Heron is a general-purpose stream processing engine designed for speedy performance, low latency, isolation, reliability, and ease of use for developers and administrators alike. Heron was open sourced by Twitter.
We recommend reading Heron's Design Goals and Heron Topologies in conjunction with this guide.
The sections below:
You can think of a Heron cluster as a mechanism for managing the lifecycle of stream-processing entities called topologies. Topologies can be written in Java or Python.
More information can be found in the Heron Topologies document.

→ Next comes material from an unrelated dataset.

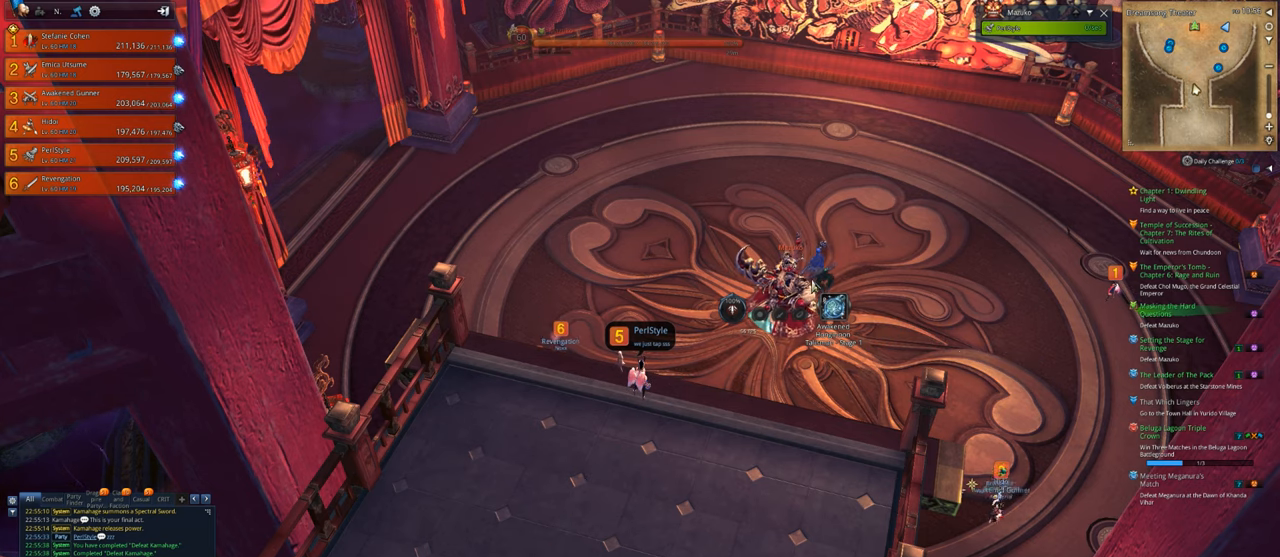
{"keys": ["space"], "mouse": [], "mouse_move": "still", "events": [[16, "c", "down"], [16, "space", "up"], [83, "c", "up"], [316, "e", "down"], [383, "e", "up"], [416, "space", "down"]]}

Apache Storm is a stream processing system originally open sourced by Twitter in 2011. Heron, also developed at Twitter, was created to overcome many of the shortcomings that Storm exhibited when run in production at Twitter scale.
Shortcoming | Solution |
---|---|
Resource isolation | Heron uses process-based isolation both between topologies and between containers within topologies, which is more reliable and easier to monitor and debug than Storm's model, which involves shared communication threads in the same JVM |
Resource efficiency | Storm requires scheduler resources to be provisioned up front, which can lead to over-provisioning. Heron avoids this problem by using cluster resources on demand. |
Throughput | For a variety of architectural reasons, Heron has consistently been shown to provide much higher throughput and much lower latency than Storm |
Heron was built to be fully backwards compatible with Storm and thus to enable topology developers to use Heron to run topologies created using Storm's topology API.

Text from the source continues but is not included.